One eye spilled over as she spoke, running down her face and plopping lightly onto her ratty pashmina shawl. It was a dirty scarf, rimed with muck. But that was village life.

​

"... but you're safe now."  Tonya smiled, revealing a row of uneven and blackened teeth. Jake noticed that one or two were missing. He felt around his mouth with his own tongue and found a few gaps he couldn't remember. Two were fresh, and let out a thin squirt of blood when he pressed against it with the tip of his tongue.

​

Why were his teeth falling out? Or had they always been falling out? He couldn't quite remember. Or he did remember, but it was a memory lost inside of head in one of the far away places like a book on the highest shelf of a bookcase. There, but not there.

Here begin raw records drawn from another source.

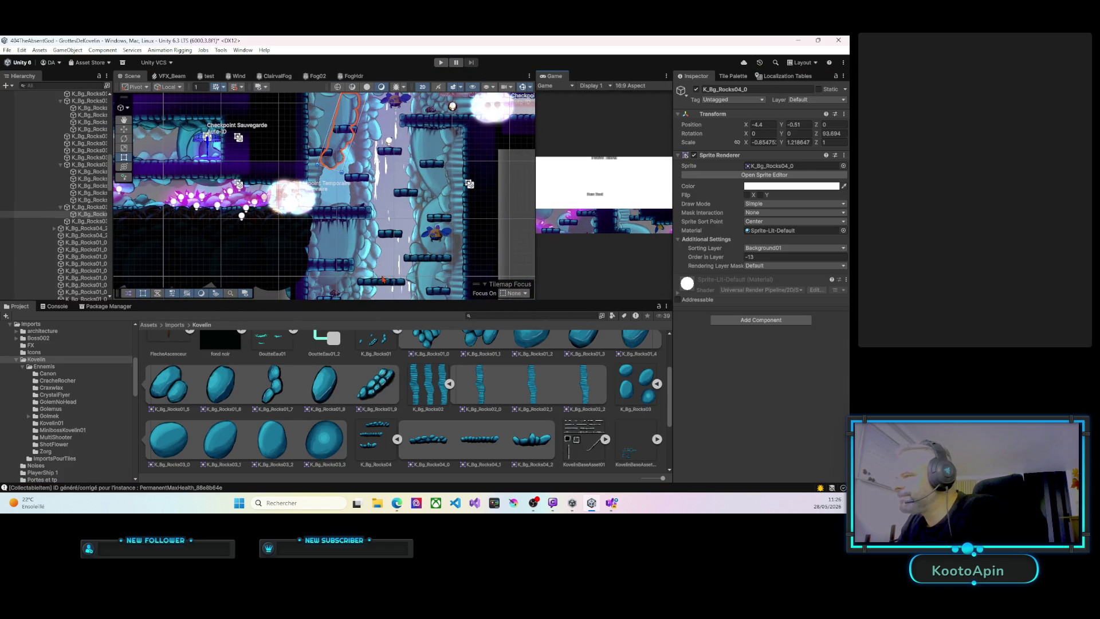
pyautogui.scroll(5, 321, 229)
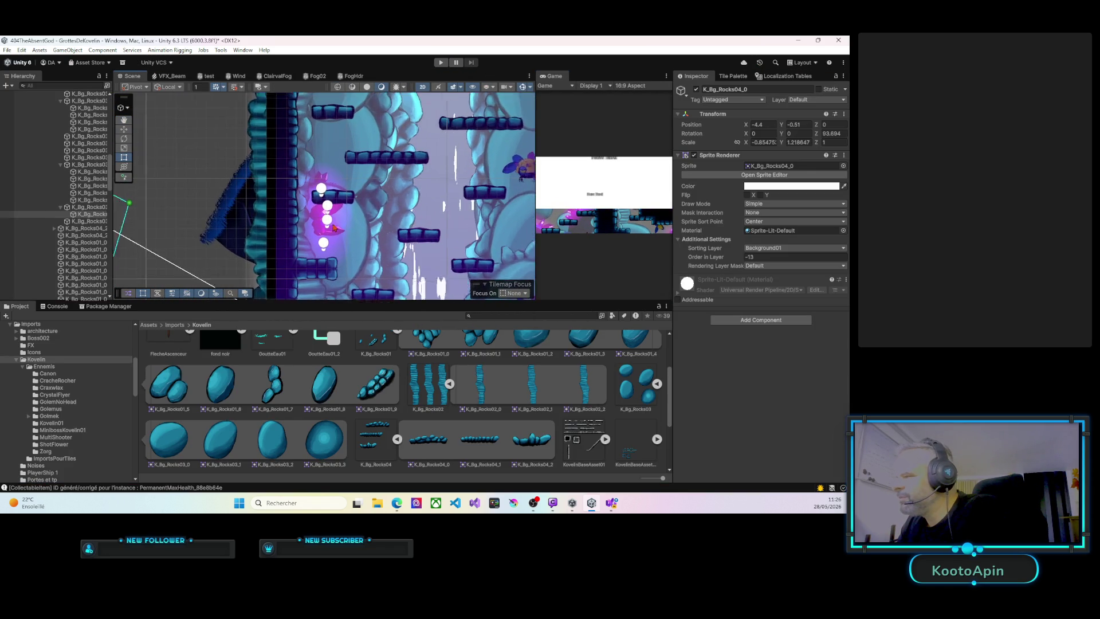
pyautogui.click(320, 228)
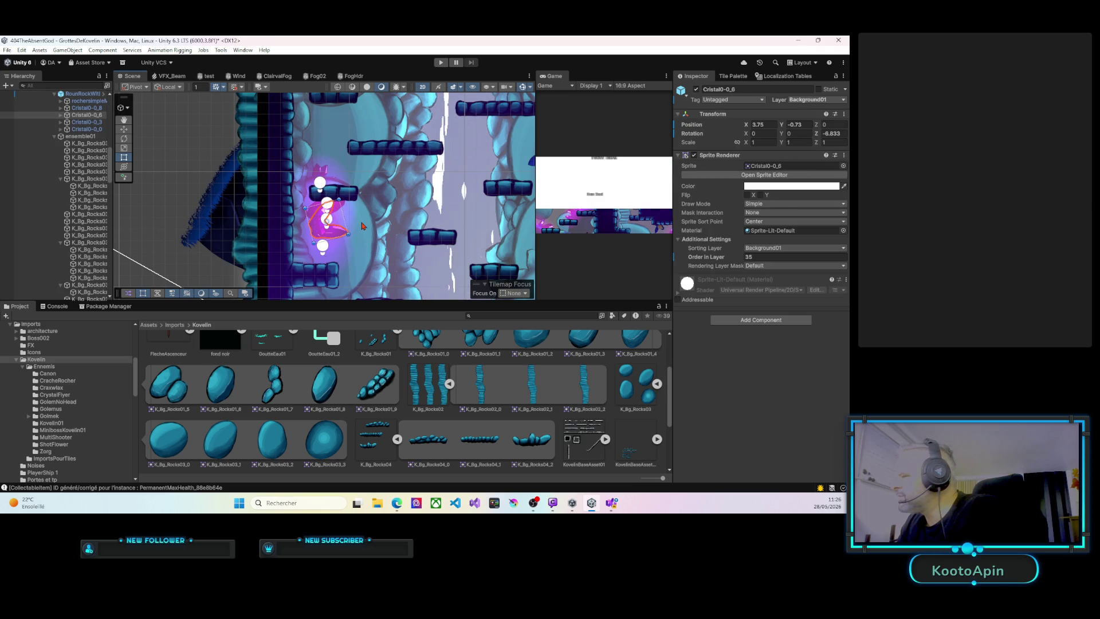
# Raise crystal Cristal0-0_3's Order in Layer from 21 to 25.
pyautogui.click(362, 227)
pyautogui.click(316, 217)
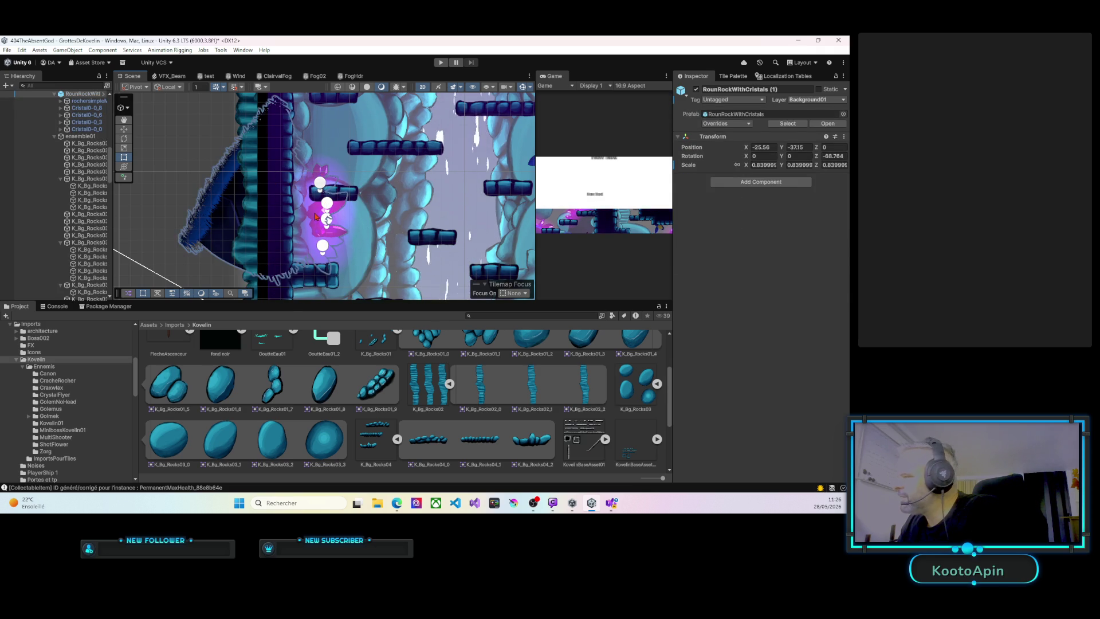
pyautogui.click(316, 216)
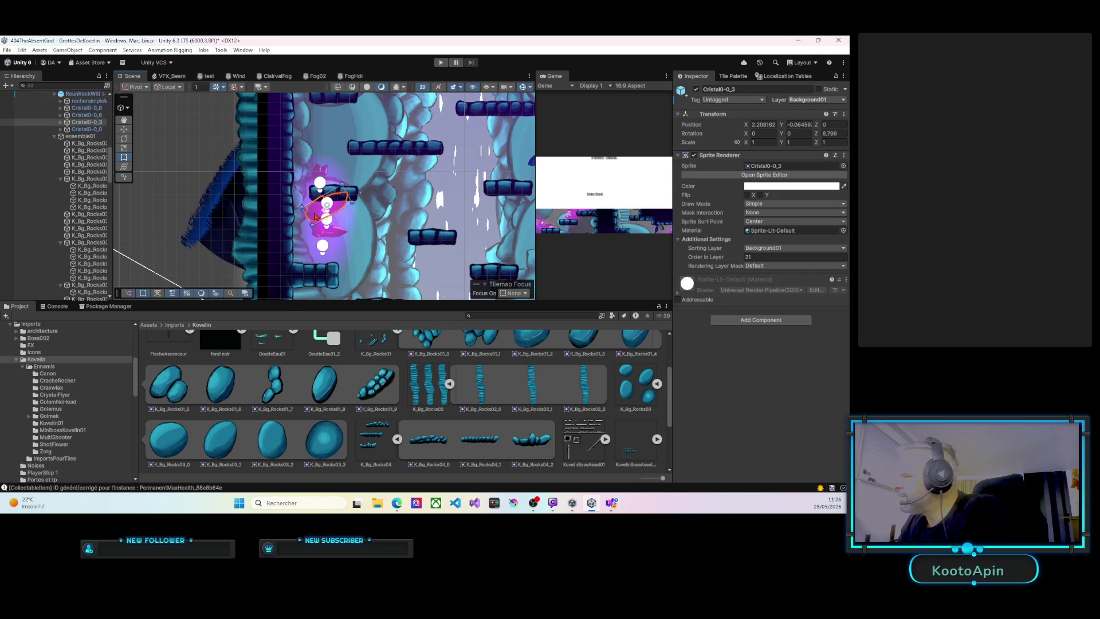
pyautogui.click(738, 257)
pyautogui.write('25')
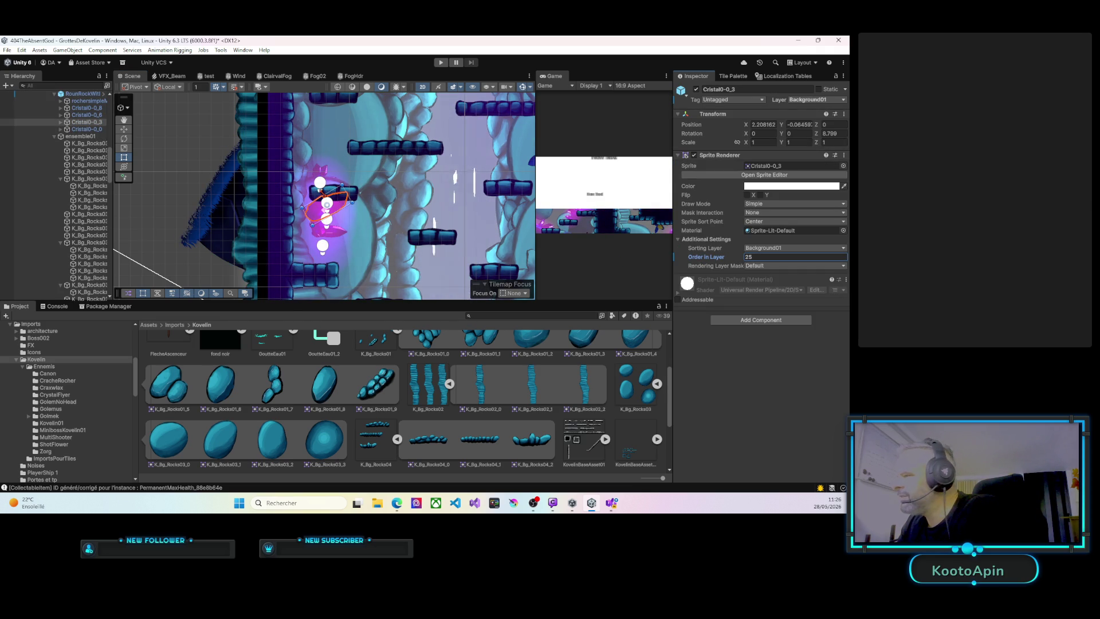
# Move Cristal0-0_0 up and right, and Cristal0-0_3 right along the cave wall.
pyautogui.click(322, 173)
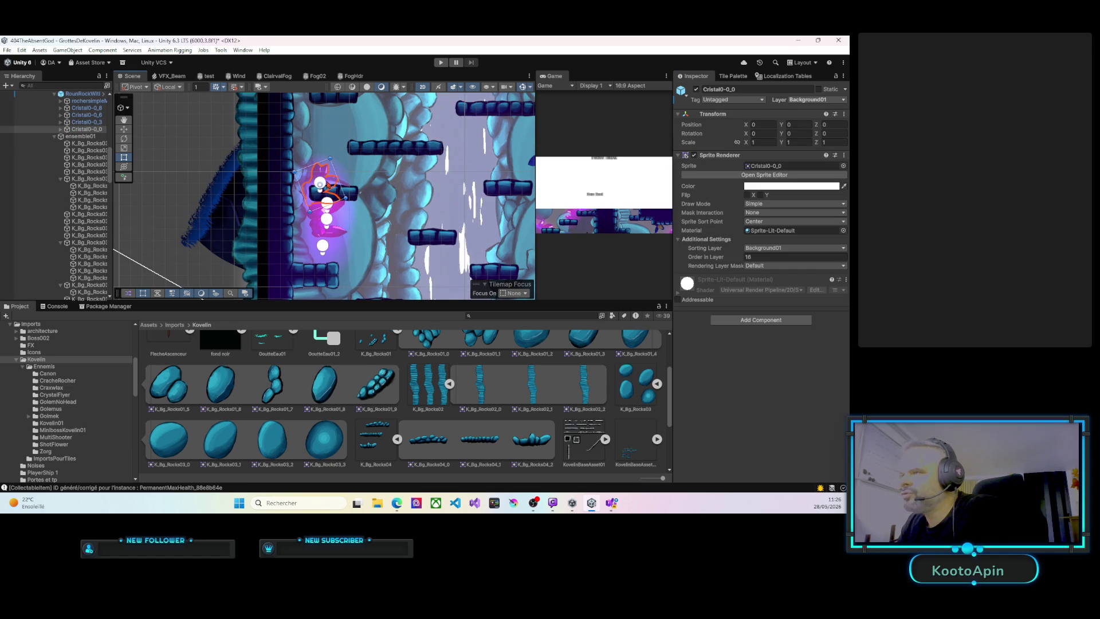
pyautogui.moveTo(324, 188); pyautogui.dragTo(338, 176)
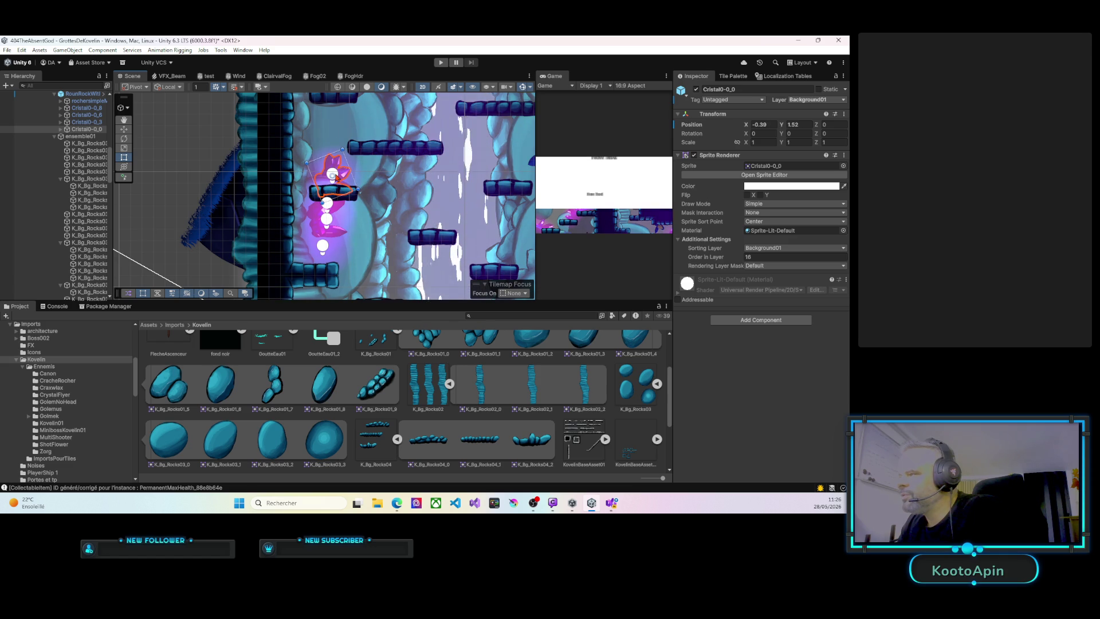
pyautogui.click(319, 215)
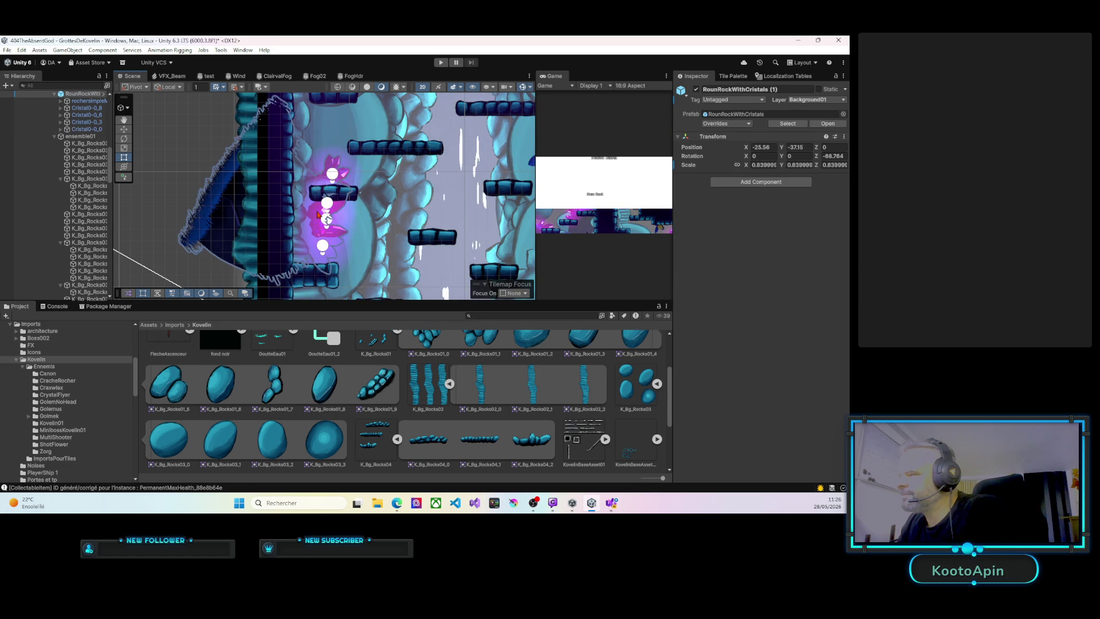
pyautogui.moveTo(318, 215); pyautogui.dragTo(365, 215)
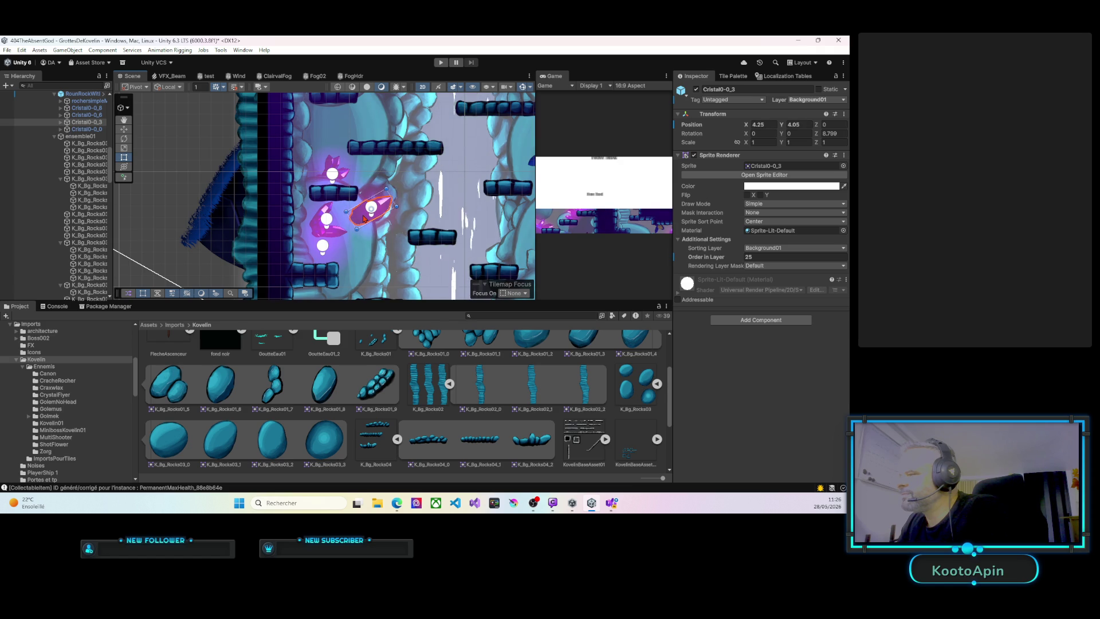
# Move Cristal0-0_6 down and right to X 10.15, Y 2.48 and set its Order in Layer to 18.
pyautogui.click(316, 233)
pyautogui.click(317, 233)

There was something else as well, but Jacob couldn't remember. 

​

He eventually gave up trying to recall the thought as he sipped at his water and his mother unwrapped the bandages around his head.  As his mother popped the unwashed bandages into a wicker basket of stained clothes, he had already chalked it up to his imagination.

​

A hard lump that was roughly the size of a walnut had grown on Jacob's forehead.

His mother ran her hand over it. Soft. Gentle.

​

She smiled down at her son, and he smiled back up.